After about an hour and a half we were through variables and data types and most of the control flow statements. I did a quick reinforcement exercise after each concept, each of which used most of what we had previously covered.
The exercise we were up to was to print a set of 'lotto' numbers (6 random integers from 1 to 46 with no repeated numbers). Simple enough but you need to use an array for your results and progressively iterate over the array to avoid duplicates.
One of the kids started typing the moment it was clear what I wanted done. I gave them about five minutes to write it and then started walking round the terminals to check what they had done. It takes about another five minutes to do that because if anybody has a problem I can't prompt them through, I call everyone to stand around and help debug that code.
I then get to the second to last guy - they one who started first. He was still furiously typing. Then I see the scroll bar and line count - he is down to about page five.
He stopped typing about a minute after I arrived and said: "Sorry if this doesn't work - I haven't tried to compile yet".
Compile:
Zero errors.
Run:
Up comes a menu for a pay to play lottery system. The first menu has an owner and a customer screen. On the customer screen you get to buy one or more games, where either the computer picks a set or your submit your own numbers and you get told a payout. The management screen tells you the number of games played and the owner's current take in $ and lets you set a percentage return. The payouts are based on the probability of the result and that percentage.

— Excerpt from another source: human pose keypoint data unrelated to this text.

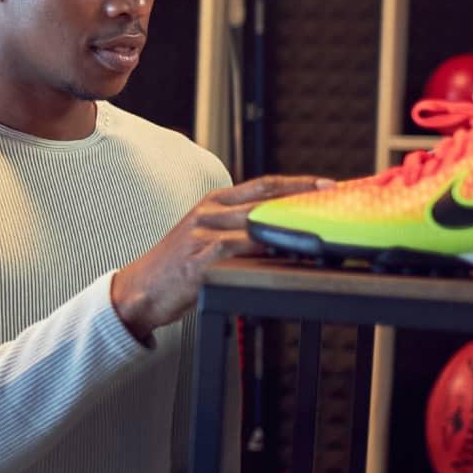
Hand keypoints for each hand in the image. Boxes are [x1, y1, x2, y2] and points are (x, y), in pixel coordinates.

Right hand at [109, 175, 334, 335]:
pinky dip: (262, 250)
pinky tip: (284, 254)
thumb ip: (239, 230)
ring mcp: (201, 234)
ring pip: (254, 222)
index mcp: (212, 202)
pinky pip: (237, 249)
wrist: (138, 290)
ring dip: (289, 225)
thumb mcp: (206, 236)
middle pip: (264, 199)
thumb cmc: (177, 266)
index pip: (262, 185)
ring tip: (319, 229)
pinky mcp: (198, 260)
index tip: (327, 186)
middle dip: (302, 199)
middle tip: (333, 202)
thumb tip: (283, 234)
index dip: (297, 183)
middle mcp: (208, 212)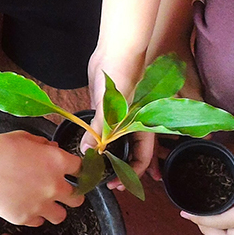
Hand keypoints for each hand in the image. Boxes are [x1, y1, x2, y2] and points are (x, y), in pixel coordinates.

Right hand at [0, 131, 85, 225]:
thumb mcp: (22, 137)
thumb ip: (42, 144)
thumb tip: (51, 148)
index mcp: (57, 161)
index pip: (81, 169)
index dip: (78, 170)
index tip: (75, 172)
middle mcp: (54, 185)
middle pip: (78, 198)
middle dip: (71, 194)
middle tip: (62, 191)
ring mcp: (42, 204)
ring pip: (61, 215)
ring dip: (56, 209)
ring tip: (46, 202)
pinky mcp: (27, 217)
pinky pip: (39, 221)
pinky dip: (35, 215)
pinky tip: (27, 205)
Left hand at [82, 49, 152, 187]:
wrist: (115, 50)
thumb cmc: (124, 75)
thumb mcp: (112, 106)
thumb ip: (101, 129)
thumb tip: (89, 151)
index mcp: (144, 125)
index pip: (142, 157)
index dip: (132, 173)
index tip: (117, 184)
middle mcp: (133, 123)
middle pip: (130, 152)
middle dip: (120, 168)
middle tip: (106, 181)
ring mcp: (119, 116)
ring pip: (115, 142)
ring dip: (107, 154)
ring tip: (96, 168)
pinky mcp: (106, 108)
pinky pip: (103, 128)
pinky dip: (97, 138)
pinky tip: (90, 146)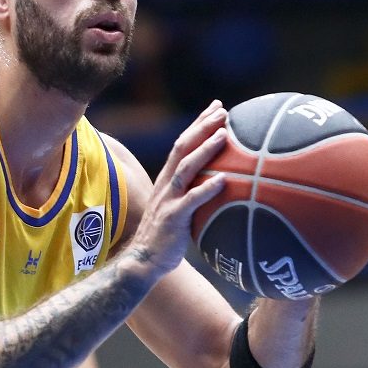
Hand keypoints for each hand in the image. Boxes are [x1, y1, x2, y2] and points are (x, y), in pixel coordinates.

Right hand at [129, 100, 228, 275]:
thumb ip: (194, 193)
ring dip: (205, 149)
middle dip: (202, 126)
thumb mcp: (179, 208)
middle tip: (223, 111)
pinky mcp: (173, 217)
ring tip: (224, 135)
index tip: (217, 107)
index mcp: (168, 178)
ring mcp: (168, 199)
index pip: (183, 143)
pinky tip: (223, 180)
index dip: (199, 124)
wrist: (144, 260)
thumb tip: (222, 184)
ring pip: (186, 168)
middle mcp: (166, 183)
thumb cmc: (166, 236)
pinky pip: (192, 200)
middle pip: (183, 147)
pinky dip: (207, 188)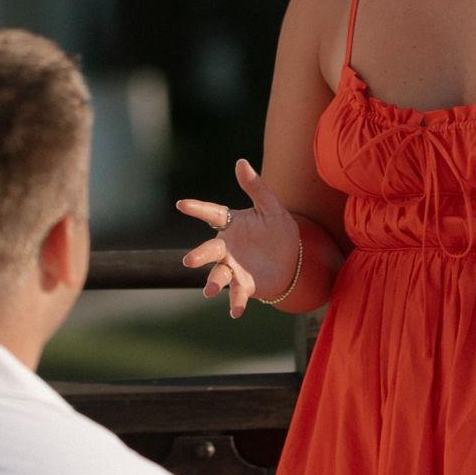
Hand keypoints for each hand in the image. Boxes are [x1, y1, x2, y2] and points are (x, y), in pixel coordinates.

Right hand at [177, 159, 300, 318]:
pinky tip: (236, 312)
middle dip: (199, 256)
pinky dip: (235, 303)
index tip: (181, 204)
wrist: (294, 260)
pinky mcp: (245, 285)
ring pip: (218, 275)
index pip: (212, 214)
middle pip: (209, 250)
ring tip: (210, 290)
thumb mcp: (272, 208)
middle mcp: (227, 247)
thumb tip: (240, 162)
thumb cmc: (278, 231)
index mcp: (232, 224)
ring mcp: (233, 267)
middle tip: (189, 261)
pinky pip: (237, 294)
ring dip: (213, 282)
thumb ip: (256, 187)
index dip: (197, 209)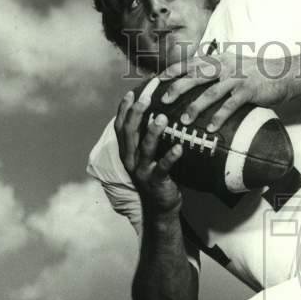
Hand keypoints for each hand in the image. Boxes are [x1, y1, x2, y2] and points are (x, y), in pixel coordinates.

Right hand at [115, 91, 182, 214]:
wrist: (160, 207)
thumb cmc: (156, 175)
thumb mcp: (147, 156)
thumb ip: (146, 137)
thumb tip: (156, 111)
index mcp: (126, 152)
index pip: (121, 126)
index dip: (124, 108)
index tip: (133, 92)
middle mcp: (130, 160)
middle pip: (130, 132)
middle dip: (137, 112)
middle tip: (147, 96)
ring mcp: (142, 171)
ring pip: (145, 148)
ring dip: (153, 132)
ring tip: (162, 117)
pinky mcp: (156, 182)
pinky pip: (163, 168)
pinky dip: (170, 157)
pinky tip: (179, 148)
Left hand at [157, 48, 293, 131]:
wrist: (282, 72)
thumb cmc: (254, 72)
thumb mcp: (231, 64)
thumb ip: (213, 69)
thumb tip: (192, 78)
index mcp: (218, 59)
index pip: (190, 63)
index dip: (173, 71)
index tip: (156, 81)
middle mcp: (224, 66)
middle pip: (195, 76)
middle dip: (177, 88)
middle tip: (163, 101)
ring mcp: (236, 78)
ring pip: (211, 93)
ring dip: (196, 107)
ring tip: (185, 121)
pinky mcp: (248, 91)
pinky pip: (231, 105)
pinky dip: (220, 117)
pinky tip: (211, 128)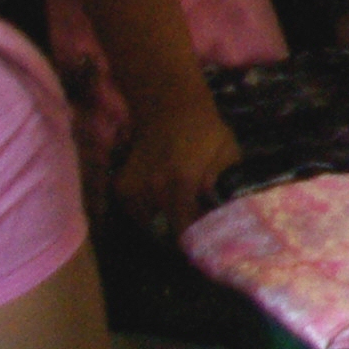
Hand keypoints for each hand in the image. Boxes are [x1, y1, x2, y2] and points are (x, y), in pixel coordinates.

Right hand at [116, 95, 240, 235]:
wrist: (169, 108)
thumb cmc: (205, 130)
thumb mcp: (227, 151)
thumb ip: (225, 179)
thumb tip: (218, 205)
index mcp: (181, 182)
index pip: (184, 228)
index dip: (195, 238)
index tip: (205, 241)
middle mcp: (153, 189)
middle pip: (165, 230)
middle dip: (180, 233)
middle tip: (195, 230)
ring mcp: (133, 189)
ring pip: (149, 224)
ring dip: (163, 223)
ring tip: (179, 214)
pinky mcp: (121, 188)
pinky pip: (136, 212)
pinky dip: (148, 212)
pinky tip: (162, 202)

This guy, having been introduced to programming for only 90 minutes, designs and writes a user friendly application with both user and management functionality, robust entry validation, using about five new statements we hadn't even looked at (from the help file), all in about ten minutes and the code compiles first time without error and runs perfectly. The 200+ lines of code was also clean, well structured and readable. The only problem was a few spelling mistakes in the prompts. I would have had trouble even typing 200 lines that fast without an error. He is 11.
My first thought was: "Oh no, maybe I have started an addiction to programming here and deprived the world of somebody who could have solved some real problems".
There were a few other jaw-dropping moments but none as good as that. One guy sat there for two minutes with his eyes closed while they were meant to be coding something to solve a Diophantine by an exhaustive search. He then typed for 10 seconds and said: "done". He had factored down to the three digit primes I had used to make sure there was only one solution. His program just printed that solution.
They have been mailing me since 8am (Sunday) with clever stuff they have done today. If I could give up my day job and work with those kids full time, I would do it in an instant. I can feel a plan for a Summer Camp coming on. Maybe we will write a simple game. Something multi-threaded and real time should stall them for a while.
Oh well, Monday is back to: "We don't care about referential integrity - it slows down data entry. Just write something to fix it up afterwards".